GOAL OF THE EXERCISE: In the passage on Brahman and Yagnyavalkya's "withouts," what single word do Sankara and Suresvara use to sum up that list?

DOCUMENT SEGMENT:

All this enumeration of 'withouts' is captured by Sankara and Suresvara in  
one word for the sake of conciseness, when they say 'nirviSeSha'. Note  
that if Yagnyavalkya says without darkness, he also says without light.  
(As an aside, the Sanskrit here is sufficiently explicit to admit of any  
translation errors.) Would you argue that Yagnyavalkya is being similarly  
nihilistic? What he means to say, and what Sankara says and what Suresvara  
says is that Brahman transcends all these pairs of attributes. If  
Yagnyavalkya is not establishing the formlessness of Brahman here, is  
hetelling people to worship a deaf (without ears), dumb (without mouth),  
blind (without eyes), mindless (without mind) god? Would you argue that he  
is deluding people with what they didn't ask for?!! If you accept  
Yagnavalkya's stating by means of enumeration that nothing that appears to  
qualify the Self really belong to the Self, but you cannot accept  
Suresvara's saying so in one word, you are being hypocritical.

DATA EXCERPT:
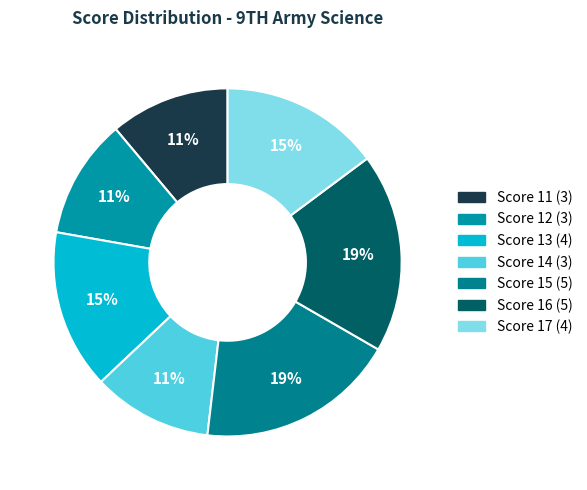

Count the number of slices in the pie.

7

THE ANSWER: nirviSeSha